(ACTION ITEM):
Copy out the following lines word for word, leaving out the pictures.

━━━ DATASET ENTRIES ━━━

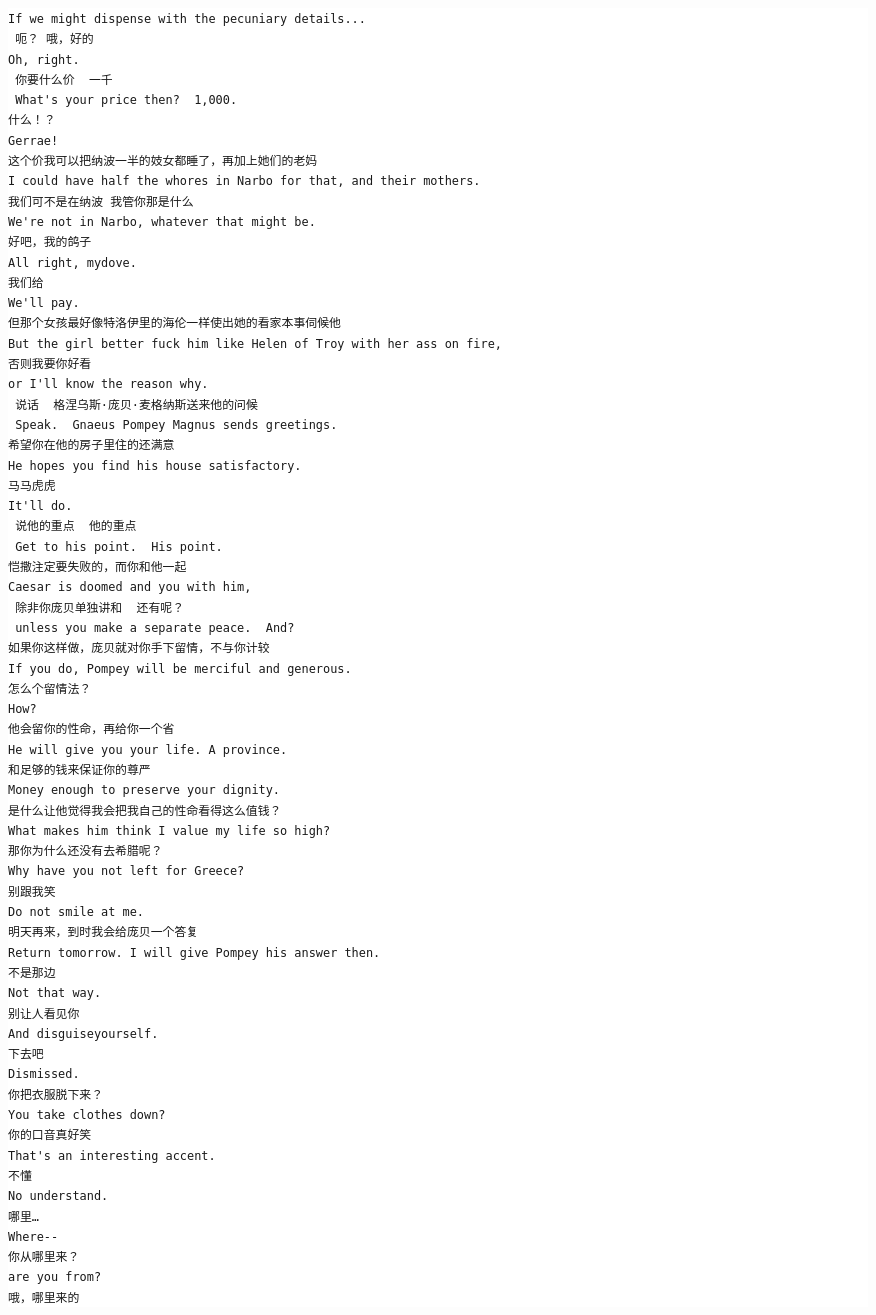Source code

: 	If we might dispense with the pecuniary details...
	 呃？ 哦，好的
	Oh, right.
	 你要什么价  一千
	 What's your price then?  1,000.
	什么！？
	Gerrae!
	这个价我可以把纳波一半的妓女都睡了，再加上她们的老妈
	I could have half the whores in Narbo for that, and their mothers.
	我们可不是在纳波 我管你那是什么
	We're not in Narbo, whatever that might be.
	好吧，我的鸽子
	All right, mydove.
	我们给
	We'll pay.
	但那个女孩最好像特洛伊里的海伦一样使出她的看家本事伺候他
	But the girl better fuck him like Helen of Troy with her ass on fire,
	否则我要你好看
	or I'll know the reason why.
	 说话  格涅乌斯·庞贝·麦格纳斯送来他的问候
	 Speak.  Gnaeus Pompey Magnus sends greetings.
	希望你在他的房子里住的还满意
	He hopes you find his house satisfactory.
	马马虎虎
	It'll do.
	 说他的重点  他的重点
	 Get to his point.  His point.
	恺撒注定要失败的，而你和他一起
	Caesar is doomed and you with him,
	 除非你庞贝单独讲和  还有呢？
	 unless you make a separate peace.  And?
	如果你这样做，庞贝就对你手下留情，不与你计较
	If you do, Pompey will be merciful and generous.
	怎么个留情法？
	How?
	他会留你的性命，再给你一个省
	He will give you your life. A province.
	和足够的钱来保证你的尊严
	Money enough to preserve your dignity.
	是什么让他觉得我会把我自己的性命看得这么值钱？
	What makes him think I value my life so high?
	那你为什么还没有去希腊呢？
	Why have you not left for Greece?
	别跟我笑
	Do not smile at me.
	明天再来，到时我会给庞贝一个答复
	Return tomorrow. I will give Pompey his answer then.
	不是那边
	Not that way.
	别让人看见你
	And disguiseyourself.
	下去吧
	Dismissed.
	你把衣服脱下来？
	You take clothes down?
	你的口音真好笑
	That's an interesting accent.
	不懂
	No understand.
	哪里…
	Where--
	你从哪里来？
	are you from?
	哦，哪里来的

━━━

(ANSWER BELOW):
Source code

: 	If we might dispense with the pecuniary details...
	 呃？ 哦，好的
	Oh, right.
	 你要什么价  一千
	 What's your price then?  1,000.
	什么！？
	Gerrae!
	这个价我可以把纳波一半的妓女都睡了，再加上她们的老妈
	I could have half the whores in Narbo for that, and their mothers.
	我们可不是在纳波 我管你那是什么
	We're not in Narbo, whatever that might be.
	好吧，我的鸽子
	All right, mydove.
	我们给
	We'll pay.
	但那个女孩最好像特洛伊里的海伦一样使出她的看家本事伺候他
	But the girl better fuck him like Helen of Troy with her ass on fire,
	否则我要你好看
	or I'll know the reason why.
	 说话  格涅乌斯·庞贝·麦格纳斯送来他的问候
	 Speak.  Gnaeus Pompey Magnus sends greetings.
	希望你在他的房子里住的还满意
	He hopes you find his house satisfactory.
	马马虎虎
	It'll do.
	 说他的重点  他的重点
	 Get to his point.  His point.
	恺撒注定要失败的，而你和他一起
	Caesar is doomed and you with him,
	 除非你庞贝单独讲和  还有呢？
	 unless you make a separate peace.  And?
	如果你这样做，庞贝就对你手下留情，不与你计较
	If you do, Pompey will be merciful and generous.
	怎么个留情法？
	How?
	他会留你的性命，再给你一个省
	He will give you your life. A province.
	和足够的钱来保证你的尊严
	Money enough to preserve your dignity.
	是什么让他觉得我会把我自己的性命看得这么值钱？
	What makes him think I value my life so high?
	那你为什么还没有去希腊呢？
	Why have you not left for Greece?
	别跟我笑
	Do not smile at me.
	明天再来，到时我会给庞贝一个答复
	Return tomorrow. I will give Pompey his answer then.
	不是那边
	Not that way.
	别让人看见你
	And disguiseyourself.
	下去吧
	Dismissed.
	你把衣服脱下来？
	You take clothes down?
	你的口音真好笑
	That's an interesting accent.
	不懂
	No understand.
	哪里…
	Where--
	你从哪里来？
	are you from?
	哦，哪里来的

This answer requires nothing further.